Under the additional production tax method, the tax would be the difference between the average production tax value of oil per month and $50, multiplied by the volume of taxable oil produced by the producer for that month, and multiplied by 15 percent. The method would also eliminate the current credit system.
The plan also promises transparency, requiring oil company tax records submitted to the Alaska Department of Revenue to be considered matters of public record.

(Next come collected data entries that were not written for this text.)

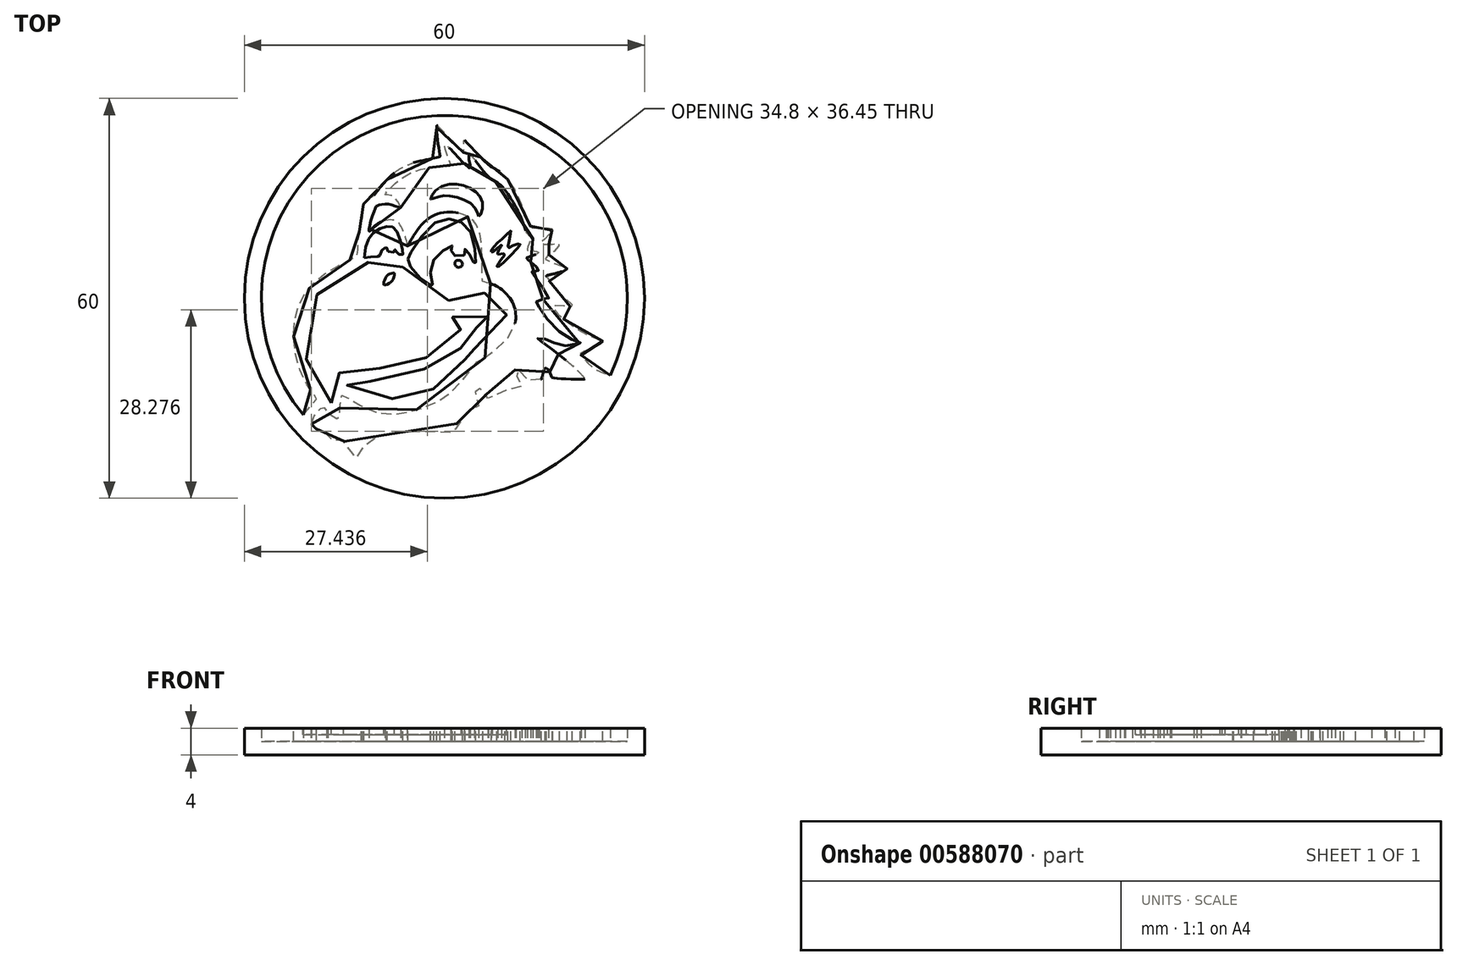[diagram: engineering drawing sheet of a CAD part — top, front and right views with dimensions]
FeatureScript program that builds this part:
annotation { "Feature Type Name" : "Feature", "Feature Type Description" : "" }
export const myFeature = defineFeature(function(context is Context, id is Id, definition is map)
    precondition{}
    {
        {
            var Q0;
            Q0=qCreatedBy(makeId("Top.planeOp"),FACE);
            var sketch = newSketch(context, id + "F0", { "sketchPlane" : qUnion([Q0])});
            skCircle(sketch, "E0", {"center": v(0, 0) * mm, "radius": 30 * mm});
            skCircle(sketch, "E1", {"center": v(0, 0) * mm, "radius": 27.45 * mm});
            skSolve(sketch);
        }
        {
            var Q0;
            Q0=qCreatedBy(makeId("Top.planeOp"),FACE);
            var sketch = newSketch(context, id + "F1", { "sketchPlane" : qUnion([Q0])});
            skFitSpline(sketch, "E2", {"points": [v(-16.43, -17.03) * mm, v(-21.1, -9.93) * mm, v(-20.78, -0.97) * mm, v(-15.74, 4.45) * mm, v(-11.82, 5.82) * mm, v(-8.02, 6.07) * mm, v(-6.21, 5.82) * mm, v(-6.03, 5.2) * mm, v(-4.66, 3.14) * mm, v(-1.54, 1.21) * mm, v(2.75, 0.96) * mm, v(5.93, 1.71) * mm, v(9.41, 0) * mm, v(9.72, -2.77) * mm, v(8.48, -5.95) * mm, v(5.93, -8.19) * mm, v(3.87, -9.25) * mm, v(1.38, -12.67) * mm, v(-3.48, -15.47) * mm, v(-9.14, -16.28) * mm, v(-13.37, -14.91) * mm, v(-15.43, -13.54) * mm, v(-15.99, -13.67) * mm, v(-16.43, -17.03) * mm]});
            skSolve(sketch);
        }
        {
            var Q0;
            Q0=qCreatedBy(makeId("Top.planeOp"),FACE);
            var sketch = newSketch(context, id + "F2", { "sketchPlane" : qUnion([Q0])});
            skFitSpline(sketch, "E3", {"points": [v(-21.15, -17.5) * mm, v(-19.22, -15.2) * mm, v(-19.28, -14.82) * mm, v(-21.33, -11.58) * mm, v(-22.58, -4.23) * mm, v(-20.77, 0.87) * mm, v(-16.98, 4.3) * mm, v(-13.24, 6.29) * mm, v(-13, 6.79) * mm, v(-12.8, 9.77) * mm, v(-12.24, 12.14) * mm, v(-12.3, 12.2) * mm, v(-12.24, 13.95) * mm, v(-10.81, 15.25) * mm, v(-10.69, 15.32) * mm, v(-7.39, 18.93) * mm, v(-2.47, 20.86) * mm, v(-0.66, 21.3) * mm, v(-0.66, 21.42) * mm, v(-1.16, 25.9) * mm, v(-1.04, 25.9) * mm, v(2.7, 21.98) * mm, v(2.89, 21.92) * mm, v(2.95, 23.72) * mm, v(3.01, 23.72) * mm, v(6.68, 19.99) * mm, v(7.56, 19.49) * mm, v(9.98, 17.18) * mm, v(12.72, 11.14) * mm, v(13.16, 10.58) * mm, v(14.78, 10.52) * mm, v(16.15, 10.46) * mm, v(15.34, 9.15) * mm, v(14.53, 8.4) * mm, v(14.65, 8.16) * mm, v(16.83, 8.22) * mm, v(17.27, 8.22) * mm, v(16.58, 7.16) * mm, v(15.15, 6.1) * mm, v(15.4, 5.67) * mm, v(18.33, 4.54) * mm, v(18.2, 4.23) * mm, v(15.34, 3.42) * mm, v(15.28, 3.36) * mm, v(16.9, 1.18) * mm, v(19.2, -1.12) * mm, v(18.89, -1.25) * mm, v(16.33, -1.18) * mm, v(17.02, -2.37) * mm, v(22.37, -5.91) * mm, v(23.74, -6.41) * mm, v(22.75, -7.28) * mm, v(20.38, -8.28) * mm, v(20.63, -8.65) * mm, v(22.75, -10.77) * mm, v(25.11, -11.83) * mm, v(22.62, -16.87) * mm, v(14.03, -24.53) * mm, v(6.12, -28.14) * mm, v(-3.4, -28.4) * mm, v(-13.8, -24.78) * mm, v(-20.71, -19.61) * mm, v(-21.15, -17.5) * mm]});
            skFitSpline(sketch, "E4", {"points": [v(-19.96, -18.55) * mm, v(-18.47, -16.44) * mm, v(-18.16, -16.31) * mm, v(-17.22, -17.37) * mm, v(-15.85, -18.12) * mm, v(-15.8, -18) * mm, v(-15.42, -14.63) * mm, v(-15.23, -14.5) * mm, v(-10.38, -17.06) * mm, v(-3.59, -16.56) * mm, v(1.33, -13.76) * mm, v(4.88, -9.59) * mm, v(5, -9.53) * mm, v(9.49, -5.98) * mm, v(10.36, -0.93) * mm, v(7.37, 2.05) * mm, v(5.81, 2.5) * mm, v(5.69, 2.74) * mm, v(5.44, 8.9) * mm, v(3.94, 11.95) * mm, v(0.96, 12.95) * mm, v(-2.72, 11.7) * mm, v(-5.2, 8.4) * mm, v(-5.58, 7.84) * mm, v(-5.58, 8.16) * mm, v(-6.27, 10.27) * mm, v(-7.32, 11.64) * mm, v(-9.82, 11.33) * mm, v(-11.12, 10.15) * mm, v(-11.3, 10.09) * mm, v(-10.38, 13.51) * mm, v(-9.94, 13.95) * mm, v(-8.07, 14.07) * mm, v(-6.58, 13.57) * mm, v(-6.64, 13.88) * mm, v(-7.82, 15.38) * mm, v(-8.88, 15.57) * mm, v(-8.88, 15.63) * mm, v(-4.65, 18.99) * mm, v(0.9, 19.86) * mm, v(0.9, 20.3) * mm, v(0, 23.04) * mm, v(0.64, 22.66) * mm, v(3.82, 19.55) * mm, v(3.82, 20.17) * mm, v(3.7, 21.48) * mm, v(4, 21.42) * mm, v(6.62, 18.24) * mm, v(8.37, 17.06) * mm, v(11.42, 12.27) * mm, v(12.23, 10.02) * mm, v(12.29, 9.84) * mm, v(13.28, 8.97) * mm, v(13.16, 8.97) * mm, v(12.41, 7.28) * mm, v(12.6, 7.22) * mm, v(14.1, 6.91) * mm, v(13.97, 6.72) * mm, v(12.16, 5.98) * mm, v(12.6, 5.73) * mm, v(14.22, 4.23) * mm, v(13.97, 4.17) * mm, v(12.97, 3.92) * mm, v(13.1, 3.86) * mm, v(15.65, 0) * mm, v(15.53, 0) * mm, v(13.84, -0.5) * mm, v(13.84, -0.69) * mm, v(16.65, -4.48) * mm, v(20.38, -6.66) * mm, v(20.5, -6.66) * mm, v(17.9, -7.1) * mm, v(15.09, -6.1) * mm, v(13.97, -6.04) * mm, v(14.03, -6.1) * mm, v(18.14, -9.21) * mm, v(21.07, -12.08) * mm, v(20.82, -12.14) * mm, v(16.2, -11.9) * mm, v(15.96, -11.46) * mm, v(15.15, -10.46) * mm, v(14.6, -12.08) * mm, v(14.47, -12.14) * mm, v(12.85, -12.45) * mm, v(11.3, -10.83) * mm, v(10.6, -10.7) * mm, v(11.17, -12.2) * mm, v(11.6, -13.14) * mm, v(10.6, -13.32) * mm, v(6.56, -15) * mm, v(6.56, -14.76) * mm, v(4.63, -13.2) * mm, v(4.57, -13.82) * mm, v(5.13, -16.06) * mm, v(4.88, -16.25) * mm, v(1.95, -18.62) * mm, v(1.52, -20.23) * mm, v(1.33, -20.23) * mm, v(-2.4, -19.99) * mm, v(-9.57, -20.6) * mm, v(-12.3, -22.48) * mm, v(-13.18, -23.97) * mm, v(-13.3, -23.78) * mm, v(-13.8, -23.35) * mm, v(-14.6, -21.73) * mm, v(-16.17, -21.23) * mm, v(-16.98, -21.23) * mm, v(-17.66, -20.8) * mm, v(-17.47, -20.17) * mm, v(-17.85, -19.92) * mm, v(-18.28, -20.05) * mm, v(-18.66, -19.99) * mm, v(-19.65, -19.24) * mm, v(-19.96, -18.55) * mm]});
            skFitSpline(sketch, "E5", {"points": [v(-12.03, 6.1) * mm, v(-12, 6.29) * mm, v(-11.63, 8.3) * mm, v(-10.04, 10.29) * mm, v(-8.18, 10.78) * mm, v(-7.05, 9.92) * mm, v(-6.22, 6.78) * mm, v(-6.24, 6.6) * mm, v(-6.84, 6.6) * mm, v(-6.98, 6.7) * mm, v(-7.4, 7.3) * mm, v(-7.45, 7.3) * mm, v(-7.6, 6.94) * mm, v(-8.68, 7.25) * mm, v(-8.6, 7.64) * mm, v(-8.83, 7.62) * mm, v(-9.49, 7.04) * mm, v(-9.75, 6.29) * mm, v(-10.04, 6.29) * mm, v(-12.03, 6.1) * mm]});
            skFitSpline(sketch, "E6", {"points": [v(-5.46, 5.86) * mm, v(-5.33, 6.29) * mm, v(-1.87, 11) * mm, v(1.64, 11.78) * mm, v(3.94, 9.92) * mm, v(4.7, 5.42) * mm, v(4.6, 5.1) * mm, v(4.36, 5.47) * mm, v(3.6, 6.9) * mm, v(3.13, 7.35) * mm, v(3.08, 7.35) * mm, v(2.97, 6.52) * mm, v(1.54, 6.4) * mm, v(1, 7.05) * mm, v(1.2, 7.82) * mm, v(1.18, 7.89) * mm, v(-0.33, 7.02) * mm, v(-2.04, 4.59) * mm, v(-1.7, 2) * mm, v(-1.62, 1.87) * mm, v(-2.57, 2.22) * mm, v(-5.18, 4.94) * mm, v(-5.46, 5.86) * mm]});
            skFitSpline(sketch, "E7", {"points": [v(1.77, 5.62) * mm, v(1.56, 5.27) * mm, v(1.88, 4.68) * mm, v(2.58, 4.84) * mm, v(2.62, 5.43) * mm, v(2.14, 5.7) * mm, v(1.77, 5.62) * mm]});
            skFitSpline(sketch, "E8", {"points": [v(-16.95, -15.67) * mm, v(-17.02, -15.82) * mm, v(-20.84, -8.79) * mm, v(-18.98, 0.73) * mm, v(-11.91, 5.32) * mm, v(-6.77, 5.58) * mm, v(-6.66, 5.43) * mm, v(-2.55, 0.69) * mm, v(3.52, 0) * mm, v(5.67, 0.76) * mm, v(6.6, 0.62) * mm, v(9.04, -1.3) * mm, v(8.74, -3.98) * mm, v(4.3, -7.64) * mm, v(2.75, -8.16) * mm, v(2.67, -8.53) * mm, v(3, -9) * mm, v(2.82, -9.57) * mm, v(-0.77, -13.12) * mm, v(-4.1, -14.27) * mm, v(-8.88, -15.08) * mm, v(-14.1, -13.3) * mm, v(-15.13, -12.64) * mm, v(-14.54, -12.49) * mm, v(-8.99, -12.27) * mm, v(-2.58, -10.45) * mm, v(1.04, -8.64) * mm, v(3.38, -6.16) * mm, v(3.82, -4.75) * mm, v(5.08, -4.3) * mm, v(7.04, -2.6) * mm, v(7.23, -2.42) * mm, v(5.93, -2.94) * mm, v(3.04, -3.01) * mm, v(1, -2.86) * mm, v(1.3, -3.27) * mm, v(2.41, -4.12) * mm, v(2.56, -4.35) * mm, v(0.71, -6.83) * mm, v(-3.66, -9.23) * mm, v(-8.5, -10.3) * mm, v(-14.32, -11.05) * mm, v(-15.8, -11.2) * mm, v(-16.84, -13.08) * mm, v(-16.95, -15.67) * mm]});
            skFitSpline(sketch, "E9", {"points": [v(-9.01, 1.99) * mm, v(-9.1, 2.3) * mm, v(-8.46, 3.5) * mm, v(-7.58, 3.8) * mm, v(-7.5, 3.77) * mm, v(-7.54, 3.26) * mm, v(-7.91, 2.54) * mm, v(-9.01, 1.99) * mm]});
            skFitSpline(sketch, "E10", {"points": [v(5.14, 12.3) * mm, v(5.1, 12.37) * mm, v(4.66, 13.5) * mm, v(2.68, 14.9) * mm, v(0.4, 15.42) * mm, v(-1.13, 15.17) * mm, v(-2.02, 14.86) * mm, v(-2.04, 14.92) * mm, v(-1.65, 15.85) * mm, v(0.55, 17.07) * mm, v(2.91, 16.91) * mm, v(4.81, 15.88) * mm, v(5.76, 14.23) * mm, v(5.43, 12.6) * mm, v(5.14, 12.3) * mm]});
            skFitSpline(sketch, "E11", {"points": [v(7.03, 6.95) * mm, v(7.03, 7.2) * mm, v(7.08, 7.28) * mm, v(7.8, 8.18) * mm, v(8.87, 9.07) * mm, v(9.96, 10.14) * mm, v(9.96, 9.83) * mm, v(9.56, 7.84) * mm, v(9.56, 7.58) * mm, v(9.73, 7.6) * mm, v(10.76, 8.12) * mm, v(11.34, 8.14) * mm, v(11.3, 7.95) * mm, v(8.9, 5.42) * mm, v(8, 4.7) * mm, v(7.89, 4.74) * mm, v(8.09, 5.22) * mm, v(8.74, 6.11) * mm, v(9.08, 6.64) * mm, v(8, 6.6) * mm], "startDerivative": vector(-0.6, 9.84) * mm, "endDerivative": vector(-24, -3.84) * mm});
            skFitSpline(sketch, "E12", {"points": [v(7.03, 6.95) * mm, v(7.3, 7.02) * mm, v(7.97, 7.56) * mm, v(8.6, 7.98) * mm, v(8.57, 7.88) * mm, v(8.14, 7.22) * mm, v(7.98, 6.75) * mm, v(8, 6.6) * mm], "startDerivative": vector(2.24, 0.25) * mm, "endDerivative": vector(0.26, -1.62) * mm});
            skSolve(sketch);
        }
        {
            var Q0;
            Q0=makeQuery(id+"F0.imprint","IMPRINT",FACE,{"disambiguationData":[TD([[makeQuery(id+"F0.imprint","IMPRINT",EDGE,{"derivedFrom":sQuery(id+"F0.wireOp",EDGE,"E1")}),1.0]])]});
            var Q1;
            Q1=makeQuery(id+"F0.imprint","IMPRINT",FACE,{"disambiguationData":[TD([[makeQuery(id+"F0.imprint","IMPRINT",EDGE,{"derivedFrom":sQuery(id+"F0.wireOp",EDGE,"E0")}),1.0]])]});
            extrude(context, id + "F3", {"entities" : qUnion([Q0, Q1]), "depth" : 2 * mm, "offsetDistance" : 25 * mm});
        }
        {
            var Q0;
            Q0=makeQuery(id+"F0.imprint","IMPRINT",FACE,{"disambiguationData":[TD([[makeQuery(id+"F0.imprint","IMPRINT",EDGE,{"derivedFrom":sQuery(id+"F0.wireOp",EDGE,"E0")}),1.0]])]});
            var Q1;
            Q1 = qSketchRegion(id + "F2", true);
            var Q2;
            Q2=makeQuery(id+"F2.imprint","IMPRINT",FACE,{"disambiguationData":[TD([[makeQuery(id+"F2.imprint","IMPRINT",EDGE,{"derivedFrom":sQuery(id+"F2.wireOp",EDGE,"E9")}),-1.0]])]});
            var Q3;
            Q3=makeQuery(id+"F2.imprint","IMPRINT",FACE,{"disambiguationData":[TD([[makeQuery(id+"F2.imprint","IMPRINT",EDGE,{"derivedFrom":sQuery(id+"F2.wireOp",EDGE,"E10")}),-1.0]])]});
            var Q4;
            Q4=makeQuery(id+"F2.imprint","IMPRINT",FACE,{"disambiguationData":[TD([[makeQuery(id+"F2.imprint","IMPRINT",EDGE,{"derivedFrom":sQuery(id+"F2.wireOp",EDGE,"E11")}),-1.0]])]});
            extrude(context, id + "F4", {"entities" : qUnion([Q0, Q1, Q2, Q3, Q4]), "operationType" : NewBodyOperationType.ADD, "depth" : 4 * mm, "offsetDistance" : 25 * mm});
        }
        {
            var Q0;
            Q0 = qSketchRegion(id + "F1", true);
            extrude(context, id + "F5", {"entities" : qUnion([Q0]), "operationType" : NewBodyOperationType.ADD, "depth" : 3 * mm, "offsetDistance" : 25 * mm});
        }
    });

Edward King, a former chief economist for the state, said he agrees the production tax should be changed, just not this way.
“Oil tax law is complicated and our oil tax law in Alaska is more complicated than anywhere else,” said King, who’s running for a state House seat as an independent. “When you start adjusting something this complex through a ballot initiative that had no public process, no analysis and no transparency. That’s not a great way of rewriting a very complex area of law.”